Collection entries
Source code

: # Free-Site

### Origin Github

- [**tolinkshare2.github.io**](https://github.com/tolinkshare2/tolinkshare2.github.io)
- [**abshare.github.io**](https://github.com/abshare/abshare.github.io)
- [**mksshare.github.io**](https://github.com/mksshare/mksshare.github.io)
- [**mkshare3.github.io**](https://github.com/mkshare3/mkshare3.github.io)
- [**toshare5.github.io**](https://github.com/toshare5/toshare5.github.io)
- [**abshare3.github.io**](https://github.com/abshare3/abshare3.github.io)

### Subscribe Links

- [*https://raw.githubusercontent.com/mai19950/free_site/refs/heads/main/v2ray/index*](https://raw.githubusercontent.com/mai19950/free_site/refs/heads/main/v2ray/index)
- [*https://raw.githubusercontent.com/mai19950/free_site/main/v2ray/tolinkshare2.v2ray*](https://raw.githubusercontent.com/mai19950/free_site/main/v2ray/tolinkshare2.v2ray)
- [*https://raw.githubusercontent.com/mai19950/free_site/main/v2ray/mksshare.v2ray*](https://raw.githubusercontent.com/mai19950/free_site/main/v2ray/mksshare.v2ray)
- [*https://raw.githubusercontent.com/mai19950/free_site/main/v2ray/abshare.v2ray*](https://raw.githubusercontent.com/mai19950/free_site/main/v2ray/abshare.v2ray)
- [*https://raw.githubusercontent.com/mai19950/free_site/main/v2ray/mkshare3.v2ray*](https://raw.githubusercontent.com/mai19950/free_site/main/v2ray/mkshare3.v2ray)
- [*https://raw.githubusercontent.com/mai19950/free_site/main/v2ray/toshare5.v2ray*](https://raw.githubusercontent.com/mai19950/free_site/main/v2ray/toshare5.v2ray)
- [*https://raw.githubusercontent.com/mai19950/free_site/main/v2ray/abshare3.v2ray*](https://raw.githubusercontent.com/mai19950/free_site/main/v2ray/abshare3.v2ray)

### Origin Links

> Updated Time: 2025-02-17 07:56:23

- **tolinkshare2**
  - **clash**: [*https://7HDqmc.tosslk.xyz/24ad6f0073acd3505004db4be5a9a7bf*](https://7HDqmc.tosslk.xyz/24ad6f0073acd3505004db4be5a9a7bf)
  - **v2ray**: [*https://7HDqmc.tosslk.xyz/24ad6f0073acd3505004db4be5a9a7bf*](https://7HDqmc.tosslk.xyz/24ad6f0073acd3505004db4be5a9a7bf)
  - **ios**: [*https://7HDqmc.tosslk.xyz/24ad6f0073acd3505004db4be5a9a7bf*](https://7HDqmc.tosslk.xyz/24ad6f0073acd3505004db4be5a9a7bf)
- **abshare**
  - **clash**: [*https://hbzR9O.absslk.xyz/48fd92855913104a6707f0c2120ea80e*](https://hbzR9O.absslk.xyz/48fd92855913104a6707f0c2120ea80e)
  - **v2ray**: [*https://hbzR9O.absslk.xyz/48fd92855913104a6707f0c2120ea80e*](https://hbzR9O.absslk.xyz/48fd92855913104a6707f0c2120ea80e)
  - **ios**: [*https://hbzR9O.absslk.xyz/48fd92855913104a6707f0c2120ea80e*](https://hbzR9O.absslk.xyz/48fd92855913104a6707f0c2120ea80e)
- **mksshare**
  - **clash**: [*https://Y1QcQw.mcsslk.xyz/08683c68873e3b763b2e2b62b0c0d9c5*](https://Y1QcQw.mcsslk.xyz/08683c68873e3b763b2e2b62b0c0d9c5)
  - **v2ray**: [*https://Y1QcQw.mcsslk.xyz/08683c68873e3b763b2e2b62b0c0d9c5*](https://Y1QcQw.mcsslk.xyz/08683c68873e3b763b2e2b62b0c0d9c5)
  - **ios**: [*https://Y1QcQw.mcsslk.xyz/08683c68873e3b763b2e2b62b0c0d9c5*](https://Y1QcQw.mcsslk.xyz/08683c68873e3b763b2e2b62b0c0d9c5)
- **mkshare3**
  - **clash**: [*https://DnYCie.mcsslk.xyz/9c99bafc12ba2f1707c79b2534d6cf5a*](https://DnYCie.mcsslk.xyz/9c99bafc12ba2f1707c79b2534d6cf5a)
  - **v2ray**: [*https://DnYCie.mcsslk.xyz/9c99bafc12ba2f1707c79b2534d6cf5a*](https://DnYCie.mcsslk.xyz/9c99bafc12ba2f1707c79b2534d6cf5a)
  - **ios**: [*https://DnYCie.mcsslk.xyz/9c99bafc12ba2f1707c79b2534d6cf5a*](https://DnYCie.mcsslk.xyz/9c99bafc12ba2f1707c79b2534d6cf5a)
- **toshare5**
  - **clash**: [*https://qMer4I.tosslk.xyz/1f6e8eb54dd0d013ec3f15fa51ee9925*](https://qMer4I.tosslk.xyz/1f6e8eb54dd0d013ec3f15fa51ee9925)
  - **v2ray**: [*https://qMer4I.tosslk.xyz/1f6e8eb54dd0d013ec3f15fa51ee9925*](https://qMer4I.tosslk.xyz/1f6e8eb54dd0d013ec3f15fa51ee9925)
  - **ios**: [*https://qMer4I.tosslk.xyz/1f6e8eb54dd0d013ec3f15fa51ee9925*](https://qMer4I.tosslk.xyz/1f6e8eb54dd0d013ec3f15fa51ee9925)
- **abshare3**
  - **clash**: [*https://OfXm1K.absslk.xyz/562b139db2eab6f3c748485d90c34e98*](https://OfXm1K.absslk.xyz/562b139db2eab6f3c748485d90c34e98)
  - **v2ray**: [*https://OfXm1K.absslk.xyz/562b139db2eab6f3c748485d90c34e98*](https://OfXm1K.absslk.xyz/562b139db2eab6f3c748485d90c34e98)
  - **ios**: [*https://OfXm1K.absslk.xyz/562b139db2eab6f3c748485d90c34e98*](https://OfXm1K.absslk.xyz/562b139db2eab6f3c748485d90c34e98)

Assignment
Nothing should be missing: every line above must be reproduced exactly.

Solution
Source code

: # Free-Site

### Origin Github

- [**tolinkshare2.github.io**](https://github.com/tolinkshare2/tolinkshare2.github.io)
- [**abshare.github.io**](https://github.com/abshare/abshare.github.io)
- [**mksshare.github.io**](https://github.com/mksshare/mksshare.github.io)
- [**mkshare3.github.io**](https://github.com/mkshare3/mkshare3.github.io)
- [**toshare5.github.io**](https://github.com/toshare5/toshare5.github.io)
- [**abshare3.github.io**](https://github.com/abshare3/abshare3.github.io)

### Subscribe Links

- [*https://raw.githubusercontent.com/mai19950/free_site/refs/heads/main/v2ray/index*](https://raw.githubusercontent.com/mai19950/free_site/refs/heads/main/v2ray/index)
- [*https://raw.githubusercontent.com/mai19950/free_site/main/v2ray/tolinkshare2.v2ray*](https://raw.githubusercontent.com/mai19950/free_site/main/v2ray/tolinkshare2.v2ray)
- [*https://raw.githubusercontent.com/mai19950/free_site/main/v2ray/mksshare.v2ray*](https://raw.githubusercontent.com/mai19950/free_site/main/v2ray/mksshare.v2ray)
- [*https://raw.githubusercontent.com/mai19950/free_site/main/v2ray/abshare.v2ray*](https://raw.githubusercontent.com/mai19950/free_site/main/v2ray/abshare.v2ray)
- [*https://raw.githubusercontent.com/mai19950/free_site/main/v2ray/mkshare3.v2ray*](https://raw.githubusercontent.com/mai19950/free_site/main/v2ray/mkshare3.v2ray)
- [*https://raw.githubusercontent.com/mai19950/free_site/main/v2ray/toshare5.v2ray*](https://raw.githubusercontent.com/mai19950/free_site/main/v2ray/toshare5.v2ray)
- [*https://raw.githubusercontent.com/mai19950/free_site/main/v2ray/abshare3.v2ray*](https://raw.githubusercontent.com/mai19950/free_site/main/v2ray/abshare3.v2ray)

### Origin Links

> Updated Time: 2025-02-17 07:56:23

- **tolinkshare2**
  - **clash**: [*https://7HDqmc.tosslk.xyz/24ad6f0073acd3505004db4be5a9a7bf*](https://7HDqmc.tosslk.xyz/24ad6f0073acd3505004db4be5a9a7bf)
  - **v2ray**: [*https://7HDqmc.tosslk.xyz/24ad6f0073acd3505004db4be5a9a7bf*](https://7HDqmc.tosslk.xyz/24ad6f0073acd3505004db4be5a9a7bf)
  - **ios**: [*https://7HDqmc.tosslk.xyz/24ad6f0073acd3505004db4be5a9a7bf*](https://7HDqmc.tosslk.xyz/24ad6f0073acd3505004db4be5a9a7bf)
- **abshare**
  - **clash**: [*https://hbzR9O.absslk.xyz/48fd92855913104a6707f0c2120ea80e*](https://hbzR9O.absslk.xyz/48fd92855913104a6707f0c2120ea80e)
  - **v2ray**: [*https://hbzR9O.absslk.xyz/48fd92855913104a6707f0c2120ea80e*](https://hbzR9O.absslk.xyz/48fd92855913104a6707f0c2120ea80e)
  - **ios**: [*https://hbzR9O.absslk.xyz/48fd92855913104a6707f0c2120ea80e*](https://hbzR9O.absslk.xyz/48fd92855913104a6707f0c2120ea80e)
- **mksshare**
  - **clash**: [*https://Y1QcQw.mcsslk.xyz/08683c68873e3b763b2e2b62b0c0d9c5*](https://Y1QcQw.mcsslk.xyz/08683c68873e3b763b2e2b62b0c0d9c5)
  - **v2ray**: [*https://Y1QcQw.mcsslk.xyz/08683c68873e3b763b2e2b62b0c0d9c5*](https://Y1QcQw.mcsslk.xyz/08683c68873e3b763b2e2b62b0c0d9c5)
  - **ios**: [*https://Y1QcQw.mcsslk.xyz/08683c68873e3b763b2e2b62b0c0d9c5*](https://Y1QcQw.mcsslk.xyz/08683c68873e3b763b2e2b62b0c0d9c5)
- **mkshare3**
  - **clash**: [*https://DnYCie.mcsslk.xyz/9c99bafc12ba2f1707c79b2534d6cf5a*](https://DnYCie.mcsslk.xyz/9c99bafc12ba2f1707c79b2534d6cf5a)
  - **v2ray**: [*https://DnYCie.mcsslk.xyz/9c99bafc12ba2f1707c79b2534d6cf5a*](https://DnYCie.mcsslk.xyz/9c99bafc12ba2f1707c79b2534d6cf5a)
  - **ios**: [*https://DnYCie.mcsslk.xyz/9c99bafc12ba2f1707c79b2534d6cf5a*](https://DnYCie.mcsslk.xyz/9c99bafc12ba2f1707c79b2534d6cf5a)
- **toshare5**
  - **clash**: [*https://qMer4I.tosslk.xyz/1f6e8eb54dd0d013ec3f15fa51ee9925*](https://qMer4I.tosslk.xyz/1f6e8eb54dd0d013ec3f15fa51ee9925)
  - **v2ray**: [*https://qMer4I.tosslk.xyz/1f6e8eb54dd0d013ec3f15fa51ee9925*](https://qMer4I.tosslk.xyz/1f6e8eb54dd0d013ec3f15fa51ee9925)
  - **ios**: [*https://qMer4I.tosslk.xyz/1f6e8eb54dd0d013ec3f15fa51ee9925*](https://qMer4I.tosslk.xyz/1f6e8eb54dd0d013ec3f15fa51ee9925)
- **abshare3**
  - **clash**: [*https://OfXm1K.absslk.xyz/562b139db2eab6f3c748485d90c34e98*](https://OfXm1K.absslk.xyz/562b139db2eab6f3c748485d90c34e98)
  - **v2ray**: [*https://OfXm1K.absslk.xyz/562b139db2eab6f3c748485d90c34e98*](https://OfXm1K.absslk.xyz/562b139db2eab6f3c748485d90c34e98)
  - **ios**: [*https://OfXm1K.absslk.xyz/562b139db2eab6f3c748485d90c34e98*](https://OfXm1K.absslk.xyz/562b139db2eab6f3c748485d90c34e98)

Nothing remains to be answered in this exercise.